# [What you should do]
Copy the lines below word for word, starting at the line with "common name: Dwarf lake iris" and ending with the line with "genus: Buteo", both of those included.
-- Start Material provided --
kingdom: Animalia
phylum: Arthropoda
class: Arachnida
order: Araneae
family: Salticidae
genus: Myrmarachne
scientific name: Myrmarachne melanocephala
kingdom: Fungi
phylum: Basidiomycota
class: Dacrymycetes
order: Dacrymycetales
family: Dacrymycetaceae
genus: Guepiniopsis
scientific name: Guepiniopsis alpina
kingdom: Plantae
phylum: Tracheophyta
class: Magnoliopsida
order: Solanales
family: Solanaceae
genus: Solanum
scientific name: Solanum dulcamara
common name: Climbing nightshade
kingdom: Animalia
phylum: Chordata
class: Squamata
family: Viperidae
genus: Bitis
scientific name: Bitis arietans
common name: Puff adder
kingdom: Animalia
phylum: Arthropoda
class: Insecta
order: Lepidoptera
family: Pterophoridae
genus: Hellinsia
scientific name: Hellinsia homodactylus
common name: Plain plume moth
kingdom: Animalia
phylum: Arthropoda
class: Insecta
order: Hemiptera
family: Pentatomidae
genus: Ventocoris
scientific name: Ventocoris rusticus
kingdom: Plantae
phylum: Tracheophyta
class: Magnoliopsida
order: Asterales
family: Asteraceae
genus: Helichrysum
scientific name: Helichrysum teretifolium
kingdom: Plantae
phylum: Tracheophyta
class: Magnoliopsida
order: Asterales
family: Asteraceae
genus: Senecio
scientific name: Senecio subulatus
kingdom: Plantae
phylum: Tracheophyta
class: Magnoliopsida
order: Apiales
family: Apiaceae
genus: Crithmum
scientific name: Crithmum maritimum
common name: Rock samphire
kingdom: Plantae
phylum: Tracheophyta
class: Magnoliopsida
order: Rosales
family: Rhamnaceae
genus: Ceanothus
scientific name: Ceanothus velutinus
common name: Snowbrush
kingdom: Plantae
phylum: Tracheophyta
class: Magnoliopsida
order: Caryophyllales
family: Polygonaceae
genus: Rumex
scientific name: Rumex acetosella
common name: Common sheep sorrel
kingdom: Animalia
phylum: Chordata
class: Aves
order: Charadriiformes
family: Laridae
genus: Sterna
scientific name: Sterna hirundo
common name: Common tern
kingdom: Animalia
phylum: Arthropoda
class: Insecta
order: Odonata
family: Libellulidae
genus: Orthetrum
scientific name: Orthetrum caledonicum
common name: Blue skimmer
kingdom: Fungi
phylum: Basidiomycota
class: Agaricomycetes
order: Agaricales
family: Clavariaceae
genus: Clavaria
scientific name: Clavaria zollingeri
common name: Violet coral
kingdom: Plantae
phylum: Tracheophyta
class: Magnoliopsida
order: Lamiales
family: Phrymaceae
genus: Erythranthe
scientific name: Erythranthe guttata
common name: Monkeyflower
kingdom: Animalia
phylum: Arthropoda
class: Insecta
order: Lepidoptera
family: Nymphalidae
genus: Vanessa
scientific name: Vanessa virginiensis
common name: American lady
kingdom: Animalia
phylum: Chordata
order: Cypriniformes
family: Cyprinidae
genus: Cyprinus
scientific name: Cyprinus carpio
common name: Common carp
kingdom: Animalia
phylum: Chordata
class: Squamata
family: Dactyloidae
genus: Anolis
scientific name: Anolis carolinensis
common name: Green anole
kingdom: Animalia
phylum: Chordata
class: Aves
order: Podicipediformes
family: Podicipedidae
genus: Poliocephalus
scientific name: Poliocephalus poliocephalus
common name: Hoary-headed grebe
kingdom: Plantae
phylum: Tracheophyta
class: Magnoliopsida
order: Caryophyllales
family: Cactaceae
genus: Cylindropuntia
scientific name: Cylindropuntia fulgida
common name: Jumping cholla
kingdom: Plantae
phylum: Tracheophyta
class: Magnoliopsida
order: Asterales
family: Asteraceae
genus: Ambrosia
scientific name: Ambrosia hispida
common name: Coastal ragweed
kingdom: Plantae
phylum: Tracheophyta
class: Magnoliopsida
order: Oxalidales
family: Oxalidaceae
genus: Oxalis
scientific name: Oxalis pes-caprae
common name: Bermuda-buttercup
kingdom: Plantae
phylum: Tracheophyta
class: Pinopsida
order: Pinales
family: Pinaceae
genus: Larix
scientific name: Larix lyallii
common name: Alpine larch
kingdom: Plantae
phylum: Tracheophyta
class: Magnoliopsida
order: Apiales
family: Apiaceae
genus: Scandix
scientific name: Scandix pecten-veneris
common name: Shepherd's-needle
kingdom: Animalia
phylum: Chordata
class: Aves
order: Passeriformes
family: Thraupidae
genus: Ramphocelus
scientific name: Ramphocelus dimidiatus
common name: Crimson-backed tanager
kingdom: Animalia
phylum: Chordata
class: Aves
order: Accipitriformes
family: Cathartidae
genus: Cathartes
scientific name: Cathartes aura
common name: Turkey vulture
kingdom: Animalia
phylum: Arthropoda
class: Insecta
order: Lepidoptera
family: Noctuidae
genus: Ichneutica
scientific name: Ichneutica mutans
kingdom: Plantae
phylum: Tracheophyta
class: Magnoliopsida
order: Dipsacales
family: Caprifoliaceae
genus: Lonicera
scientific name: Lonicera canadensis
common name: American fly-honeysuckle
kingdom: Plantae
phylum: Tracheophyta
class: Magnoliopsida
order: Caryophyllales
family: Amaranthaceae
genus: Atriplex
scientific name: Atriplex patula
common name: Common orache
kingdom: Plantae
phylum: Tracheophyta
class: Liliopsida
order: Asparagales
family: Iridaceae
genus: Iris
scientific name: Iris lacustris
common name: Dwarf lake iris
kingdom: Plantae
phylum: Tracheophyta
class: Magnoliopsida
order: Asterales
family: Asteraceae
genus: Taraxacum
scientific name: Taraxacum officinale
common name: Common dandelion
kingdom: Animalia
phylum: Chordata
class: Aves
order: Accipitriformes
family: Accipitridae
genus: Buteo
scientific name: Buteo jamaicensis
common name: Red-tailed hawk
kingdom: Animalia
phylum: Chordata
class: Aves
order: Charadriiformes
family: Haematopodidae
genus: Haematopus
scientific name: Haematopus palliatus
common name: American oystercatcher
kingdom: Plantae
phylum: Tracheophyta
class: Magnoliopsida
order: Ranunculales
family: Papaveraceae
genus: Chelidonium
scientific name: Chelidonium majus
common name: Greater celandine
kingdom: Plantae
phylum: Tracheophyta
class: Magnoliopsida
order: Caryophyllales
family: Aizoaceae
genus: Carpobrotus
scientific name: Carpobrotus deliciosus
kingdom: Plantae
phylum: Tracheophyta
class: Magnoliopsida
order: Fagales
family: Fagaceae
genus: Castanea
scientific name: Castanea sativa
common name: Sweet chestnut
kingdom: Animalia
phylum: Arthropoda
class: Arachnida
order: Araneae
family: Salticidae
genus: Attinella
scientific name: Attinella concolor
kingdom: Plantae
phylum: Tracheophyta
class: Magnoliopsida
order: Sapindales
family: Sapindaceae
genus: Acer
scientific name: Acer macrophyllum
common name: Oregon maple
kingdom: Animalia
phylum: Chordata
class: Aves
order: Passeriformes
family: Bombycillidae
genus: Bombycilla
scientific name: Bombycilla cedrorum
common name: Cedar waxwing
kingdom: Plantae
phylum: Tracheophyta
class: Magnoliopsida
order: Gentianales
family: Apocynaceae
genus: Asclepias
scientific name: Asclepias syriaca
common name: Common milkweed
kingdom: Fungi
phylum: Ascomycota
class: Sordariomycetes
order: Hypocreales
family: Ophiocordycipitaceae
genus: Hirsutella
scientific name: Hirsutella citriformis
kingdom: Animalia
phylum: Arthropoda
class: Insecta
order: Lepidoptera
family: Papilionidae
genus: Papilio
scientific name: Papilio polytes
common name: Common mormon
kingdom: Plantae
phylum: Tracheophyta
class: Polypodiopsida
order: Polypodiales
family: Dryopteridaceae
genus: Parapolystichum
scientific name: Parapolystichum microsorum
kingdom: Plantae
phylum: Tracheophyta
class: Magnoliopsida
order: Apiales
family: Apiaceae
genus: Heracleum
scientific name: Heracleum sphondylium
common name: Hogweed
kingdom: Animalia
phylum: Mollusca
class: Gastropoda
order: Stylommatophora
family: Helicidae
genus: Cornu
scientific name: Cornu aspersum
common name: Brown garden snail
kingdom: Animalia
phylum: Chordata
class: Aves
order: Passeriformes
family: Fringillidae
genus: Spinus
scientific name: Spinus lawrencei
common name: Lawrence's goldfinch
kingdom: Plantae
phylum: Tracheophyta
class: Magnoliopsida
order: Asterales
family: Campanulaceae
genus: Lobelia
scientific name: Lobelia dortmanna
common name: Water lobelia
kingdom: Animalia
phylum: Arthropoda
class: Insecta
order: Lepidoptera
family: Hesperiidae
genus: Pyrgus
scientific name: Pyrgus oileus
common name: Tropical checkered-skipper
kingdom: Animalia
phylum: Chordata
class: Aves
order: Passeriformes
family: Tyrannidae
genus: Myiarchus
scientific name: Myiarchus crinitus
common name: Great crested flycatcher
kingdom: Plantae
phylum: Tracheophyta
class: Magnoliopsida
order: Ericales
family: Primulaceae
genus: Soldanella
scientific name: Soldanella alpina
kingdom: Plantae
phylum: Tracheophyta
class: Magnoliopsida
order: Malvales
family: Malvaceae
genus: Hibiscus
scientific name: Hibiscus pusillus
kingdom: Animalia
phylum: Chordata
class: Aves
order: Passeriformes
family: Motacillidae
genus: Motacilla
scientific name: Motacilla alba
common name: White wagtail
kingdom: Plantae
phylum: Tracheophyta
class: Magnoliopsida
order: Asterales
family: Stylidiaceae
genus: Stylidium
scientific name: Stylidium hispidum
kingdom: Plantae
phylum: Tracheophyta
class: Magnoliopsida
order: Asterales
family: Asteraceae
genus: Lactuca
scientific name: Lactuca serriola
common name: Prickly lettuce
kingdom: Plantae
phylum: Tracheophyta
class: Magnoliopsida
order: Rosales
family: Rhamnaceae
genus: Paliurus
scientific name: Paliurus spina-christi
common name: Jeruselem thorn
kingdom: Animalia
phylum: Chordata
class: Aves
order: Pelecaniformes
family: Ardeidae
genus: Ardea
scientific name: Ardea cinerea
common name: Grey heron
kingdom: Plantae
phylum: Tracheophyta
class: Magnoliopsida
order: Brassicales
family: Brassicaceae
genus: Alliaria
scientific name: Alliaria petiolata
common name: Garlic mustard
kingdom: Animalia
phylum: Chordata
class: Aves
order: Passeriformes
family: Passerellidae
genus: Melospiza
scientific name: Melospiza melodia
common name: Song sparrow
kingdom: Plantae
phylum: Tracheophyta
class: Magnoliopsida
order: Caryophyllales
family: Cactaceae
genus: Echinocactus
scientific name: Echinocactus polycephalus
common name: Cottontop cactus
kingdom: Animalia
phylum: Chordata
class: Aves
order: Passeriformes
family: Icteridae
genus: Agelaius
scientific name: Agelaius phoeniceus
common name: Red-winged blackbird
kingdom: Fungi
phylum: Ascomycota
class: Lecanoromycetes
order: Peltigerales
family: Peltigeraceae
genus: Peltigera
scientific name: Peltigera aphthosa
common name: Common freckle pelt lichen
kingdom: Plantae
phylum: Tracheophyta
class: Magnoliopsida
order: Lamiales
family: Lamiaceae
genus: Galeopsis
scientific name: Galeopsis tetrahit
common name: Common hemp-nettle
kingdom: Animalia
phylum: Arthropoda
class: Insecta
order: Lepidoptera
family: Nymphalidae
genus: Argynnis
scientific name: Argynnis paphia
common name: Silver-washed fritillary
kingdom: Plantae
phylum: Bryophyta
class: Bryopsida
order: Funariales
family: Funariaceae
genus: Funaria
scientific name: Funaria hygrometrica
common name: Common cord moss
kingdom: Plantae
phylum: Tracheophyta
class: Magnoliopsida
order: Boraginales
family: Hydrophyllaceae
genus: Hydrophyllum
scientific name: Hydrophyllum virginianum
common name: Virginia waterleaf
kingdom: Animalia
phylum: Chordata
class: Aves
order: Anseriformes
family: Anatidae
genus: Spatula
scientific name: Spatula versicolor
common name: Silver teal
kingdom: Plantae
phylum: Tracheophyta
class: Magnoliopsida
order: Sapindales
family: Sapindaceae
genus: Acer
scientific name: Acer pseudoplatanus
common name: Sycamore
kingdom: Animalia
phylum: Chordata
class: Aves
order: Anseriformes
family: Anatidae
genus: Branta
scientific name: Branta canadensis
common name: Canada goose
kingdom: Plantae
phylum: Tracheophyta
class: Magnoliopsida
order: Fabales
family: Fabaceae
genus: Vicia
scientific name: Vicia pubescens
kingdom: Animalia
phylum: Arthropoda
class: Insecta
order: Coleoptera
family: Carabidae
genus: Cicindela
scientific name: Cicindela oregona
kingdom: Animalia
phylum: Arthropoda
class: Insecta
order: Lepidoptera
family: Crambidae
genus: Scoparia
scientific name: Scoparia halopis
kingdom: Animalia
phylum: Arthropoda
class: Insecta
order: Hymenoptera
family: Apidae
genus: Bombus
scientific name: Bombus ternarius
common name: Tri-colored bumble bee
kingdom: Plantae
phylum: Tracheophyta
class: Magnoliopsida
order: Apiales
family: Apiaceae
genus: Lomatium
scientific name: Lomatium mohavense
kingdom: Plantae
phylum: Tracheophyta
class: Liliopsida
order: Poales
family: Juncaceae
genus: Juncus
-- End Material provided --
# [Task result]
common name: Dwarf lake iris
kingdom: Plantae
phylum: Tracheophyta
class: Magnoliopsida
order: Asterales
family: Asteraceae
genus: Taraxacum
scientific name: Taraxacum officinale
common name: Common dandelion
kingdom: Animalia
phylum: Chordata
class: Aves
order: Accipitriformes
family: Accipitridae
genus: Buteo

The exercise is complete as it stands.